Por outro lado, e não menos importante, é que parece haver consenso ao respeito em torno a estas propostas e objetivos. O Foro Econômico Mundial, a Agência Europeia do Meio Ambiente ou a Fundação Ellen MacArthur são somente três das muitas instituições que reconhecem e defendem a necessidade de transitar na direção de uma economia circular mais sustentável e inovadora, onde as empresas que compõem o setor privado hão de estar plenamente integradas e comprometidas.
É aqui onde os responsáveis dos sistemas de gestão que promovem a reciclagem, como é o caso de Ecoembes na Espanha para os resíduos de embalagens, temos um desafio maiúsculo, porque trabalhamos com todos os agentes envolvidos; desde as empresas que põem embalagens no mercado e assumem sua responsabilidade legal de financiar o custo de sua reciclagem quando já foram usados, até as entidades locais que são as responsáveis da retirada dos resíduos em nossas povoações e cidades. Mas sobretudo trabalhamos também com os cidadãos, que demonstram no dia a dia um compromisso meio ambiental cada ano mais forte através da separação de seus resíduos para que possam ser reciclados, ou evitando abandoná-los nos entornos naturais, minimizando assim seu impacto ambiental.
Nesta Europa que estamos reconstruindo vamos a viver, ao menos, durante o que resta do século XXI. O que decidamos agora condicionará a sociedade na que crescerão nossos filhos e netos.

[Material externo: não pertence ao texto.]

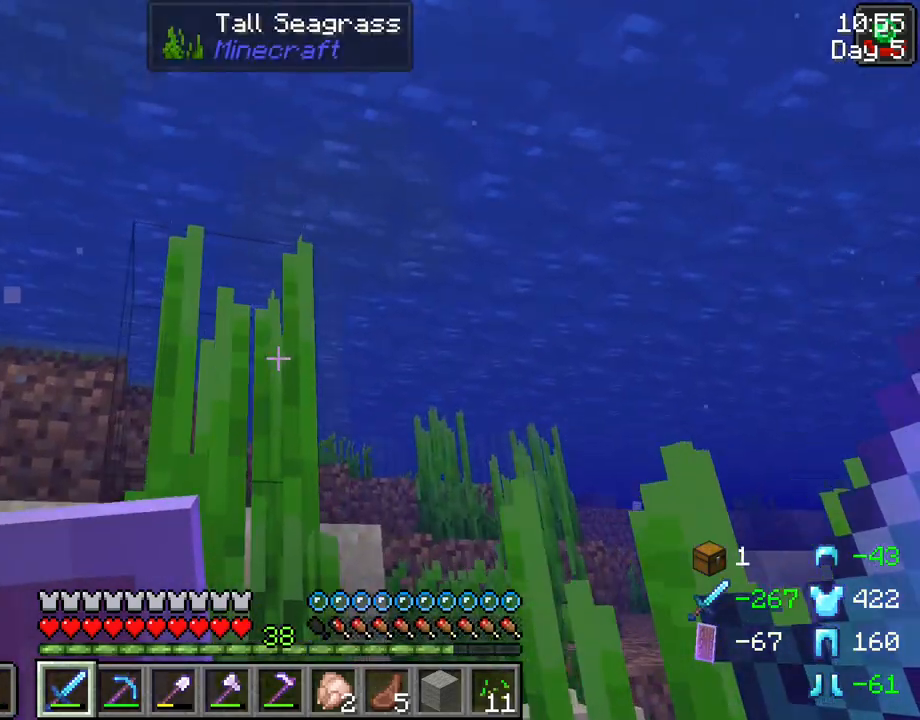
{"keys": ["w"], "mouse": [], "events": []}
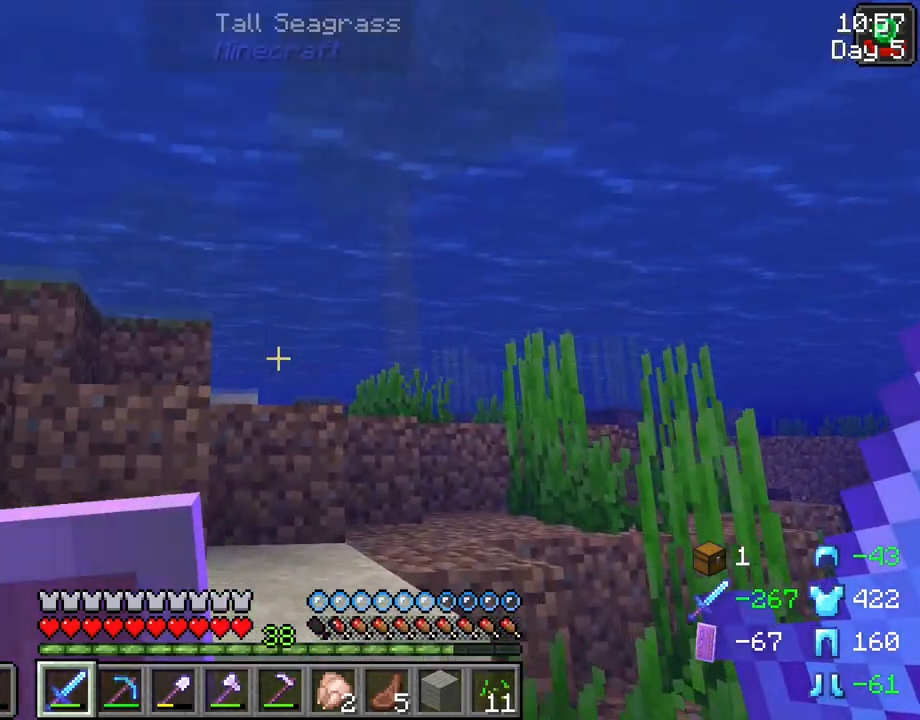
{"keys": ["w"], "mouse": [], "events": []}
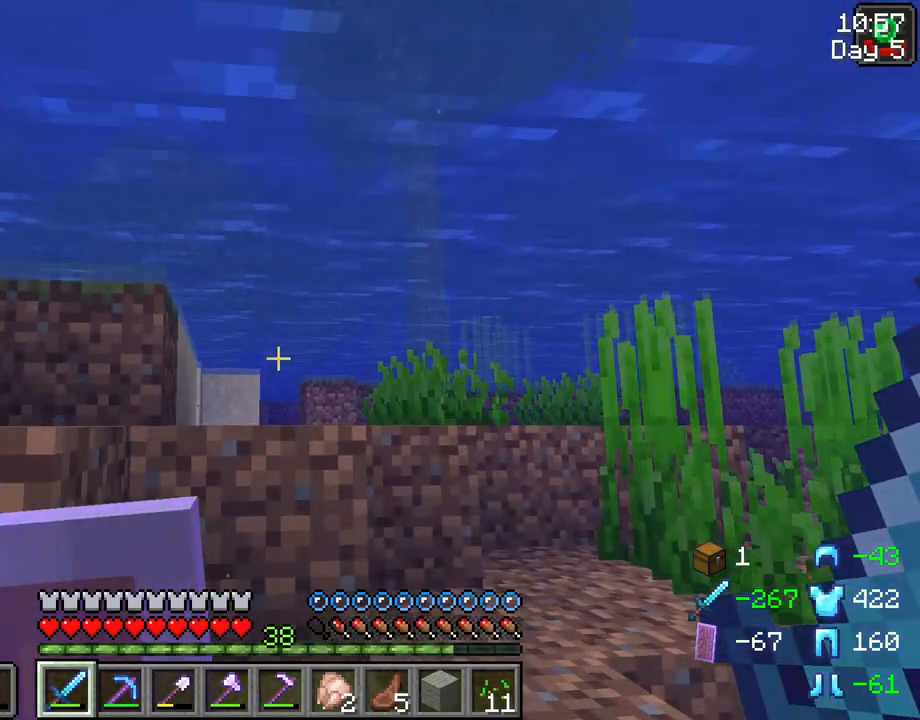
{"keys": ["w"], "mouse": [], "events": []}
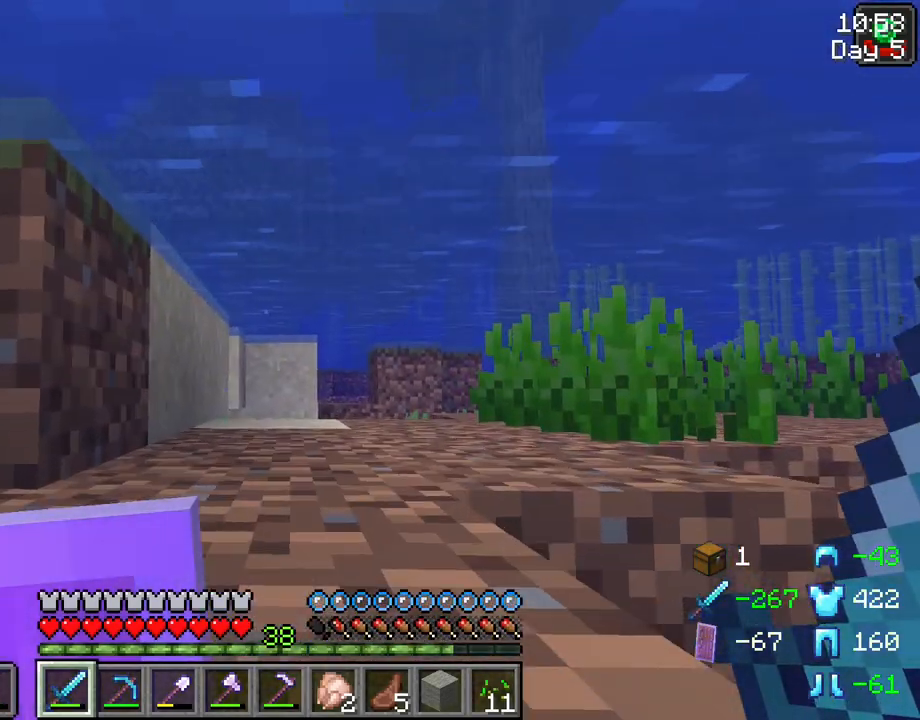
{"keys": ["space", "w"], "mouse": [], "events": [[200, "space", "down"]]}
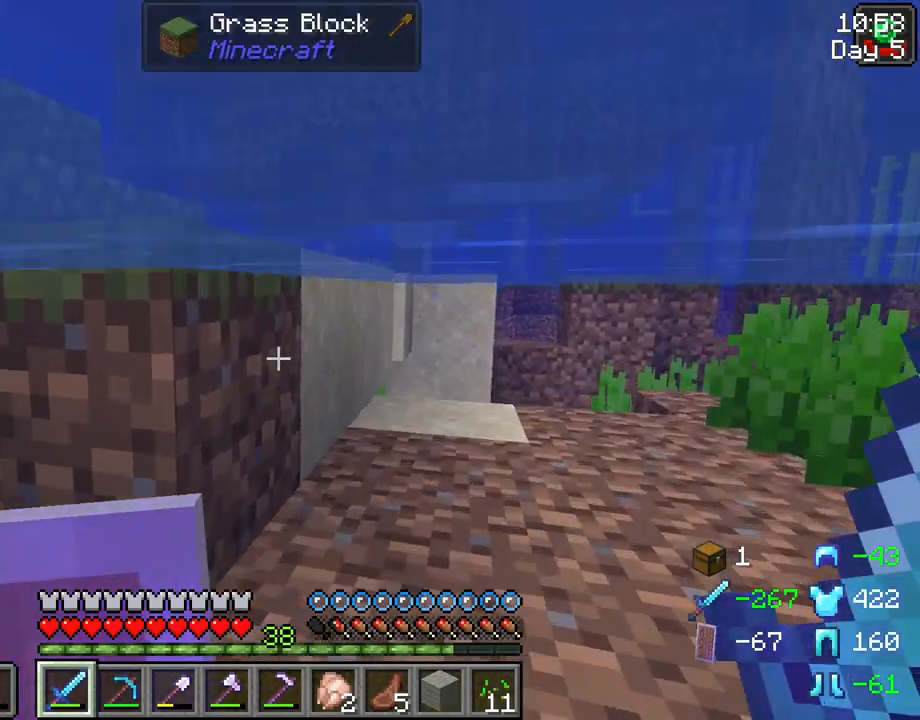
{"keys": ["space", "w"], "mouse": [], "events": []}
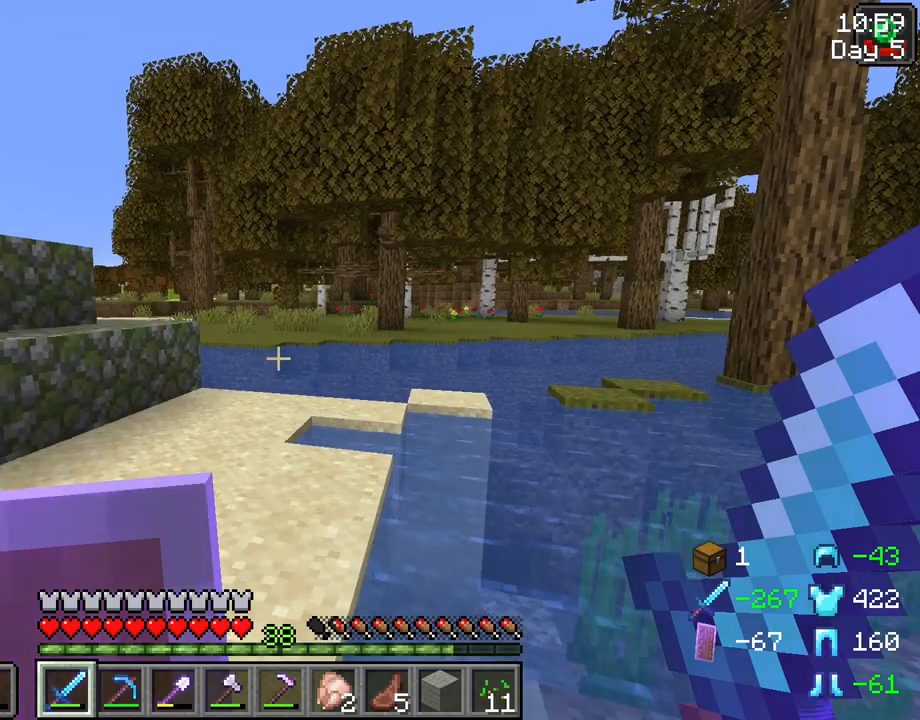
{"keys": ["space", "w"], "mouse": [], "events": []}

E isto não é uma tarefa menor. Não é o momento de olhar para o outro lado, mas de cozinhar sem pausa as mudanças necessárias que já temos sobre o fogo e colocá-los no prato de um cliente –a sociedade- cada vez mais exigente com o compromisso inquebrantável do meio ambiente, em um restaurante –o planeta- do qual todos somos sócios e já deu tudo o que tinha que dar.